A blog formerly known as Bookishness / By Charles Matthews

"Dazzled by so many and such marvelous inventions, the people of Macondo ... became indignant over the living images that the prosperous merchant Bruno Crespi projected in the theater with the lion-head ticket windows, for a character who had died and was buried in one film and for whose misfortune tears had been shed would reappear alive and transformed into an Arab in the next one. The audience, who had paid two cents apiece to share the difficulties of the actors, would not tolerate that outlandish fraud and they broke up the seats. The mayor, at the urging of Bruno Crespi, explained in a proclamation that the cinema was a machine of illusions that did not merit the emotional outbursts of the audience. With that discouraging explanation many ... decided not to return to the movies, considering that they already had too many troubles of their own to weep over the acted-out misfortunes of imaginary beings."
--Gabriel García Márquez, One Hundred Years of Solitude

Wednesday, November 29, 2017

Fast Times at Ridgemont High (Amy Heckerling, 1982)

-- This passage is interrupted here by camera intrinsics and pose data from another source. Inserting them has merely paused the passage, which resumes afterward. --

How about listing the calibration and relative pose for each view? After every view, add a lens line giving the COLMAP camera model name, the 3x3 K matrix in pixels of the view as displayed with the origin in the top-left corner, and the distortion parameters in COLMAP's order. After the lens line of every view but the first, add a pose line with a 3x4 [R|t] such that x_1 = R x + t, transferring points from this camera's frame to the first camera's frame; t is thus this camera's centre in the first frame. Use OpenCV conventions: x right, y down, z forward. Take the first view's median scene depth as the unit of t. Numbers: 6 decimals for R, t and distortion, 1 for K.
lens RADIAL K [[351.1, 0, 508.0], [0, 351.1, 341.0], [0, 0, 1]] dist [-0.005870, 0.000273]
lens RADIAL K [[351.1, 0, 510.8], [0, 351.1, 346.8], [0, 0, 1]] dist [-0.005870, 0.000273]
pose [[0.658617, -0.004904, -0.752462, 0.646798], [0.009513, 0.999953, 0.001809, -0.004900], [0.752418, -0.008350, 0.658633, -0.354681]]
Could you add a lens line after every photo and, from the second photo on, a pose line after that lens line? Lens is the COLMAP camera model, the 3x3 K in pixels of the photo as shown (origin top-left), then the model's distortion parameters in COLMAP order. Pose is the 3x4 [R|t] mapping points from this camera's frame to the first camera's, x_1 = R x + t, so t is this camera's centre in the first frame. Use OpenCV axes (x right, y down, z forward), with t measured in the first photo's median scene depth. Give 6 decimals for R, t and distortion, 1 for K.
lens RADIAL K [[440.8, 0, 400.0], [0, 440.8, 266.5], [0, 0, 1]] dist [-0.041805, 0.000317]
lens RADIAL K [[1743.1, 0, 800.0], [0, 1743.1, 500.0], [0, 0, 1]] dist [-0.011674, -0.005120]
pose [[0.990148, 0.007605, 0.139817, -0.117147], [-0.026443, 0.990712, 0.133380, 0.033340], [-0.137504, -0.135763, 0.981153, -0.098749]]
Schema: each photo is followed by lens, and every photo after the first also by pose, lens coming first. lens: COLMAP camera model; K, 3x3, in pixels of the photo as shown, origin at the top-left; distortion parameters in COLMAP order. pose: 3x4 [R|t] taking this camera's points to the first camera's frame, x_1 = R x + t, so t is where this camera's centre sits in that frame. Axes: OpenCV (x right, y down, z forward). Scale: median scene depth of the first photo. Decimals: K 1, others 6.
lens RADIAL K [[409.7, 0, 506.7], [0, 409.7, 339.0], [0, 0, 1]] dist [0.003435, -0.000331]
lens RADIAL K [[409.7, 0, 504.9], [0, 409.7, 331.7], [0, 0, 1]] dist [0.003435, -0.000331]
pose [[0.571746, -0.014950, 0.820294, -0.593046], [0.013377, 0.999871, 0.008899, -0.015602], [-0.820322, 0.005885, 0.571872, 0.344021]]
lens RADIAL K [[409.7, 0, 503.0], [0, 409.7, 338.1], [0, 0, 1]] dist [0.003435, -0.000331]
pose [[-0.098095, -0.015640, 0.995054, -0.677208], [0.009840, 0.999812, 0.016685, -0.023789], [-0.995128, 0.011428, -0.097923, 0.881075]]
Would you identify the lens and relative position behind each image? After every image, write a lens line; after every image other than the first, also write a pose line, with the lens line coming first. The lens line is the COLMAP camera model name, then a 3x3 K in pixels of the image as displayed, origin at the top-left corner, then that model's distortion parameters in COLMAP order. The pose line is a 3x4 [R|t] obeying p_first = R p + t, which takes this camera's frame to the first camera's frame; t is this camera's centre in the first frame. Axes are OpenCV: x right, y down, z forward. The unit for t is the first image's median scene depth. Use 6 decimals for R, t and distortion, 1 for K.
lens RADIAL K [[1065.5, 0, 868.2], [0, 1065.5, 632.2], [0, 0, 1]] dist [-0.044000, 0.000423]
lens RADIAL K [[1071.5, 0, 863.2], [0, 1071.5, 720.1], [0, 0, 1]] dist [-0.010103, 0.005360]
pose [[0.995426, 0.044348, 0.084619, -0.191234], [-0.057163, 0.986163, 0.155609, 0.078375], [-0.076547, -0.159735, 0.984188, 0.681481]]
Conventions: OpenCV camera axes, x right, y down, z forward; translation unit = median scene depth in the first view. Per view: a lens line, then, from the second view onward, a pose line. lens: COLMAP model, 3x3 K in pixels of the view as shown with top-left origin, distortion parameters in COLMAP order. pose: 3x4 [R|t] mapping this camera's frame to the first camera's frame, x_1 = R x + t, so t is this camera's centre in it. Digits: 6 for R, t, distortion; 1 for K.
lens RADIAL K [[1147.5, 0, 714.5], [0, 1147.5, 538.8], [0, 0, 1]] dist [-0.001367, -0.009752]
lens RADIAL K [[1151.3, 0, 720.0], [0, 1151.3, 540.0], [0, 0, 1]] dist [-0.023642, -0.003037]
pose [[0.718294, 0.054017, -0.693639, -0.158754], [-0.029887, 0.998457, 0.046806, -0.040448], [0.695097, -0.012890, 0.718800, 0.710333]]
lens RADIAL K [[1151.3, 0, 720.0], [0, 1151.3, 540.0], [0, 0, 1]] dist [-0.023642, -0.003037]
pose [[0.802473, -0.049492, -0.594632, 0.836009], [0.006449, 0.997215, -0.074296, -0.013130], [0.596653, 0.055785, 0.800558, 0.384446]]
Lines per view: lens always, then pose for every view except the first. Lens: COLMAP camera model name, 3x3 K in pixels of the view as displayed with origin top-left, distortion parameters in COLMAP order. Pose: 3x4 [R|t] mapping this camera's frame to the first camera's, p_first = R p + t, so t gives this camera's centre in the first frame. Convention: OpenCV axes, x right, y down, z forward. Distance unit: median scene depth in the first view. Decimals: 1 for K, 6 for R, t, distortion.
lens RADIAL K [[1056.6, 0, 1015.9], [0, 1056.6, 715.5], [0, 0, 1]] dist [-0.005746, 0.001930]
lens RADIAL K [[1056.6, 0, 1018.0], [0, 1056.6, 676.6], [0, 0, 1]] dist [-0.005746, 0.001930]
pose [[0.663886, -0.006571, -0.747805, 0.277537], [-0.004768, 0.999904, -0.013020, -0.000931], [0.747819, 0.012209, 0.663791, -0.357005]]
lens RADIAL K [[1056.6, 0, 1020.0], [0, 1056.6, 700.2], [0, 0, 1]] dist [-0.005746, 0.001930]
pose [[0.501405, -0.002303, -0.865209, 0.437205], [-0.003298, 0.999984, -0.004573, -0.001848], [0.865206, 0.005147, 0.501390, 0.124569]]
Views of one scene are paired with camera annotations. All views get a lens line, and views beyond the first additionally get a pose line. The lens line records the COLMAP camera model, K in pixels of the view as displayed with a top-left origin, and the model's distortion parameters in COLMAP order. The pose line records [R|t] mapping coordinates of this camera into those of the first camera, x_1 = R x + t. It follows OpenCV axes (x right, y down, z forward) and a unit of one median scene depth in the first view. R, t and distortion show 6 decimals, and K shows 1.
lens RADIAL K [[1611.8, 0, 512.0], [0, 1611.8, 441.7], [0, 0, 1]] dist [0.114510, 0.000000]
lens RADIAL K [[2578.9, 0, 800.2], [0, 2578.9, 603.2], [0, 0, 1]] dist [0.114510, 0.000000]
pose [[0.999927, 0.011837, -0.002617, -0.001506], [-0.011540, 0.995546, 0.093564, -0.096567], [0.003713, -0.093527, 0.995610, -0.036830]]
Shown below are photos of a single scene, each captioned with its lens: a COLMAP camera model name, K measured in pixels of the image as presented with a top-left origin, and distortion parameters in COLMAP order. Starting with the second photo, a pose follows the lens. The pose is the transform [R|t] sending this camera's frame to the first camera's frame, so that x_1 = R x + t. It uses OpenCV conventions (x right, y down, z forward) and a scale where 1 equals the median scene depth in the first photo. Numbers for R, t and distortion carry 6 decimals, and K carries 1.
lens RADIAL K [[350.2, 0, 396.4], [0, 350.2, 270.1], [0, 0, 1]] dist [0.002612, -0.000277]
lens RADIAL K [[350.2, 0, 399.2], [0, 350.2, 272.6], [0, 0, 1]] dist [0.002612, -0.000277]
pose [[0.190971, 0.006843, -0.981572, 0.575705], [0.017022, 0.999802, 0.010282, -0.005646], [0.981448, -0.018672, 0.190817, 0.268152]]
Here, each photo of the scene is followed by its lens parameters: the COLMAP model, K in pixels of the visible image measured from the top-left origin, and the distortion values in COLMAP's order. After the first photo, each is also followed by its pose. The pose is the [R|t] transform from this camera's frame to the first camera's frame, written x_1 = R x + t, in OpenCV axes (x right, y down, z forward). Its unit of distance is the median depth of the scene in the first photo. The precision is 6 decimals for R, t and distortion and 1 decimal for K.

Jennifer Jason Leigh and Phoebe Cates in Fast Times at Ridgemont High
Jeff Spicoli: Sean Penn
Stacy Hamilton: Jennifer Jason Leigh
Brad Hamilton: Judge Reinhold
Mike Damone: Robert Romanus
Mark "Rat" Ratner: Brian Backer
Linda Barrett: Phoebe Cates
Mr. Hand: Ray Walston
Mr. Vargas: Vincent Schiavelli
Charles Jefferson: Forest Whitaker

Director: Amy Heckerling
Screenplay: Cameron Crowe
Based on a book by Cameron Crowe
Cinematography: Matthew F. Leonetti
Art director: Daniel A. Lomino

Of the few standouts in the teen comedy genre, Fast Times at Ridgemont High is the one most beloved of that pig in the python, the Baby Boomers. It's not as nostalgic as the granddaddy of the genre, American Graffiti (George Lucas, 1973), or as smart as Dazed and Confused (Richard Linklater, 1993), or as savagely witty as Tina Fey's Mean Girls (Mark Waters, 2004). It's not even as cleverly conceived as director Amy Heckerling's other major outing in the genre, Clueless (1995). But it is the one most frank about teenage sexuality, especially in the relationship between Jennifer Jason Leigh's Stacy and Phoebe Cates's Linda, in which the supposedly "experienced" Linda serves as the virginal Stacy's mentor. The film also admirably confronts the question of abortion straightforwardly: Stacy has one and suffers no lasting trauma. Instead the condemnation lands on the guy, Mike Damone, whose callous treatment of Stacy is devastatingly portrayed. Otherwise, Fast Times is best seen as a landmark in the careers of future Oscar winners Sean Penn, Forest Whittaker, and Nicolas Cage (who has a small part billed as "Brad's Bud" under the name Nicolas Coppola), and as a demonstration of the skill of someone who has always deserved the Oscar she hasn't won, namely Jennifer Jason Leigh. The cast also features future big names like Eric Stolz and Anthony Edwards in small roles, and gave a brief boost to the career of Judge Reinhold that flared in the mid-1980s and then fizzled. But while Fast Times at Ridgemont High is never quite the "scuz-pit" that Roger Ebert, on an off night, saw it as, it hasn't worn very well. The acting is sometimes just this side of amateurish and the blend of the seriousness of Stacy's scenes with the more familiar classroom comedy involving Spicoli and Mr. Hand lacks finesse. While the movie has a slight feminist edge in its treatment of sex, it also involves some gratuitous breast-baring on the part of Leigh and Cates.